SUPPLIED TEXT:
______

Among the boldest and eye-brow-raising political moves by embattled Kazakh President Kassym-Jomart Tokayev within the past days that grabbed international headlines was his ordering the arrest of Kazakhstan’s powerful former intelligence chief, Karim Massimov, on the charge of high treason.
Indicating that amid widespread fuel price unrest which quickly became aimed squarely at toppling Tokayav’s rule there’s a simultaneous power struggle within the government, Massimov had headed the National Security Committee (KNB) up until his Thursday sudden removal and detention. Massimov had served as the prior longtime strongman ruler Nursultan Nazarbayev’s prime minister and has long been considered his “right-hand man”. Shortly after, a photo has resurfaced, currently subject of widespread speculation which shows Joe Biden and Hunter Biden posing with the now detained Kazakh security chief Karim Massimov, along with well-connected oligarch Kenes Rakishev.
Further an email and communications have surfaced, previously subject of extensive reporting in The Daily Mail, and related to prior extensive commentary and questions concerning Hunter’s ‘laptop from hell’ – that appears to confirm that Hunter Biden and Massimov were “close friends”. Reporting at the time indicated that “when Biden was vice president, Hunter worked as a go-between between for Rakishev from 2012 until 2014. And further the emails were from “anti-corruption campaigners” in Kazakhstan showing that Hunter made contact with Rakishev. And more: “Per the report, Hunter successfully got a $1million investment from Rakishev to a politically-connected filmmaker.”
According to a 2020 article in The New York Post written when the photo first began gaining attention among Western pundits, “The snap, first published by a Kazakhstani anti-corruption website in 2019, follows last week’s bombshell Post exposés detailing Hunter Biden’s overseas business dealings and a report claiming Rakishev paid the Biden scion as a go-between to broker US investments.” Concerning his relationship with Kazakh oligarchs and power-brokers, the NYPost story had detailed further:
…Hunter Biden’s alleged work with Rakishev, claiming he dined regularly with the Kazakh businessman and attempted to facilitate investment for his cash in New York, Washington, DC, and a Nevada mining company.

______

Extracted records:
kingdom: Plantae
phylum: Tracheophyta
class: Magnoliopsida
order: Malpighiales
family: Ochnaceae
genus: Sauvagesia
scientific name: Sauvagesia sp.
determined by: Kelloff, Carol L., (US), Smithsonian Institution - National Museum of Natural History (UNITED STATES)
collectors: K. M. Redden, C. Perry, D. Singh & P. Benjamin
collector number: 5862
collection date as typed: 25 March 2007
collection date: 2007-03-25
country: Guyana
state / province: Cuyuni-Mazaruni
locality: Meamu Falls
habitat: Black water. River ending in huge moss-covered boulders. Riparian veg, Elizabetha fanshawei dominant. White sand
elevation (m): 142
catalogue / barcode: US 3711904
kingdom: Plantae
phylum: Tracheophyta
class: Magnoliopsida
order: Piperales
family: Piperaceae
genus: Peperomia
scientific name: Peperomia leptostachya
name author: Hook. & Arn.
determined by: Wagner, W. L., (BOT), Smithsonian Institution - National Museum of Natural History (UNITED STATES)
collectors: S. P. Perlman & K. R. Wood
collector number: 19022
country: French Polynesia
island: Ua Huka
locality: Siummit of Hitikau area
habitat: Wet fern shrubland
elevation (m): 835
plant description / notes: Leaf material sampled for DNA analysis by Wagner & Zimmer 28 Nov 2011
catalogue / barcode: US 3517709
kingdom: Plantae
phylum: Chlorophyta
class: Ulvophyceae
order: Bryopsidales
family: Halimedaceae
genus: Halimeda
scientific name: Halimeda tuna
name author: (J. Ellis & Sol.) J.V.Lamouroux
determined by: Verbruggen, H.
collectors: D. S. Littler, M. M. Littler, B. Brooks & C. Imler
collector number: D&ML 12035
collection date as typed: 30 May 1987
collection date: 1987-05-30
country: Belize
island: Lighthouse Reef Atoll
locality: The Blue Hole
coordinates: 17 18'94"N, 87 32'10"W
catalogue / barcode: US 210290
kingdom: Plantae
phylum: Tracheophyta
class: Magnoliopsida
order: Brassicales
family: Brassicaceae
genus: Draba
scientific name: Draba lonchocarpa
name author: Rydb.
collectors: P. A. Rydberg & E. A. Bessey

______

GIVEN REQUEST: Copy the Kazakhstan article from "According to a" up to and including "Nevada mining company.", substituting "commentators" for "pundits".

SOLUTION:
According to a 2020 article in The New York Post written when the photo first began gaining attention among Western commentators, “The snap, first published by a Kazakhstani anti-corruption website in 2019, follows last week’s bombshell Post exposés detailing Hunter Biden’s overseas business dealings and a report claiming Rakishev paid the Biden scion as a go-between to broker US investments.” Concerning his relationship with Kazakh oligarchs and power-brokers, the NYPost story had detailed further:
…Hunter Biden’s alleged work with Rakishev, claiming he dined regularly with the Kazakh businessman and attempted to facilitate investment for his cash in New York, Washington, DC, and a Nevada mining company.